Как далеко они зайдут или вынуждены будут зайти в борьбе со своими противниками, делая из них «польских реакционистов», — вот вопрос, который они сами должны будут решать. Сегодня уже нет всей этой ментальной структуры, так называемые историческая и геополитическая аргументация претерпела существенные изменения. В Польше, как только начал действовать механизм модернизации, все это ушло в прошлое. Поняли ли уже и в России, что за взлетами неминуемо следуют падения, что серьезность упадка напрямую зависит от масштабов скачка? Не знаю.

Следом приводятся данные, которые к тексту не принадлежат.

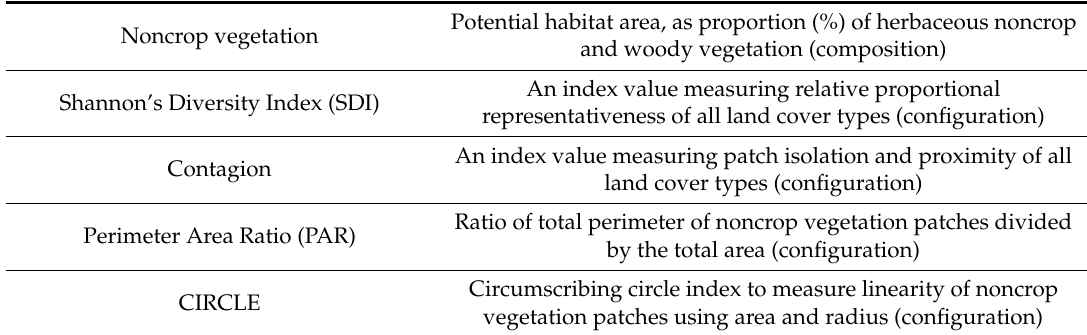
Table 1. List of landscape indicators tested for association with vocalizing bird richness. Noncrop vegetation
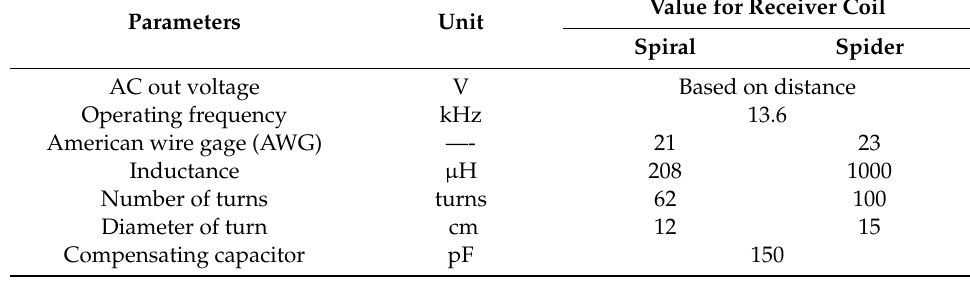
Figure 2 . A method of wrapping ( a ) spiral coil and ( b ) spider coil.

Есть ли какой-то третий, находящийся между двумя противоположными полюсами, тип польского отношения к России, если не абсолютно здорового (ведь, собственно, что такое абсолютное здоровье в культуре?), то хотя бы не болезненного? Предпосылки его складыва-лись везде, где та или иная (оподленная или облагороженная) эмоциональная легенда о России перевешивалась глубоким познанием, которому сопутствовало признание. Зачатки такого отношения находим уже на рубеже веков, в философии Мариана Здзеховского и эссеистике Станислава Бжозовского. Ни один из них не отвергал России, но и не относился к ней некритически; оба признавали самостоятельно оцененные достижения русской культуры и ощущали родство с их наиболее выдающимися создателями.

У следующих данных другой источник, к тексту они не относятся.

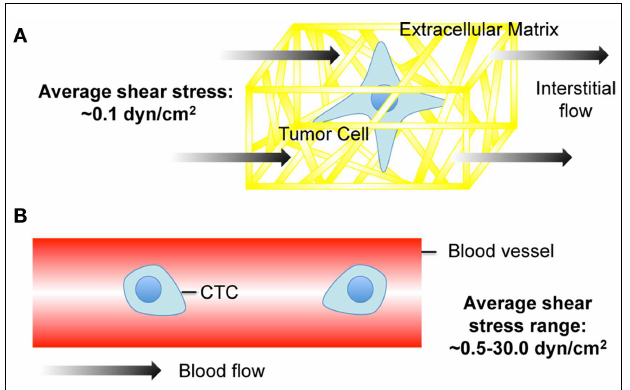
FIGURE 1 | Cancer cell exposure to the tumor and vascular microenvironments. (A) Tumor cell exposed to interstitial flow in a collagen matrix (Swartz and Fleury, 2007). (B) Circulating tumor cell (CTC) exposed to fluid shear forces in a blood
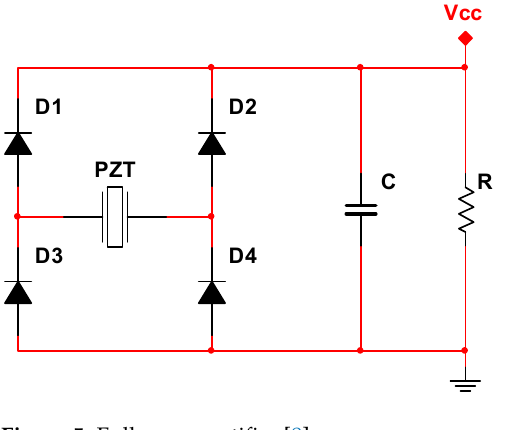
Figure 5. Full-wave rectifier [8].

В период межвоенного двадцатилетия прекрасно развивалась польская русистика, образцовым представителем которой был всемирно признанный Вацлав Ледницкий. А культурно значимая русская эмиграция? Дмитрий Философов создал в Варшаве «кружок», который назывался «Домик в Коломне», и в него в том числе входили Мария Домбровская, Ежи Стемповский, Ежи Гедройц и Юзеф Чапский. Тот же Чапский, который по поручению генерала Андерса одним из первых занимался судьбами польских офицеров, считавшихся тогда пропавшими без вести, написал об этих перипетиях книгу, название которой слегка вводит в заблуждение. «На нечеловеческой земле» — книга, вне всякого сомнения, о преступлении, но также и рассказ о людях в России и о русских как о людях. Позже ее автор сражался с поборниками эмигрантского «зоологического» отношения к России как публицист. Мария Домбровская, приходившая, как уже говорилось, в ужас от сталинизма, могла выступать достойно и разумно, если речь шла о Гоголе или о Толстом. Ярослав Ивашкевич старался соблюдать дистанцию в отношении актуальных вопросов истории, за что платил слишком высокую цену, но его «Петербург» — произведение редкостное, прекрасное.
Довоенные еще произведения Станислава Рембека («В поле») и послевоенные Игоря Неверли (особенно «После пира богов осталось») также вписываются в этот контекст. Владислав Терлецкий написал цикл повестей, проникнутых мыслью о том, что польско-российские отношения даже в самые драматичные исторические моменты («Лица 1863») были взаимопереплетением, а не насилием. Незабываемый и неоценимый Анджей Дравич во всех своих ипостасях, историки идеи Анджей Валицкий и Рышард Пшибыльский, целая плеяда прекрасных переводчиков того же поколения — все они делали общее дело, из их произведений черпают сегодня их последователи. Парадигматической в течение полувека и потому единой в своей силе и постоянстве была позиция парижской «Культуры», создаваемая Ежи Гедройцем, Юлиушем Мерошевским, Юзефом Чапским, Чеславом Милошем, Густавом Герлинг-Грудзиньским и, другими писателями, мыслителями, историками. Оценивать наследие и роль «Культуры» я не буду, поскольку их надо изучать. Так, как изучали и изучают наследие «Колокола», ибо «Культура» была колоколом XX века.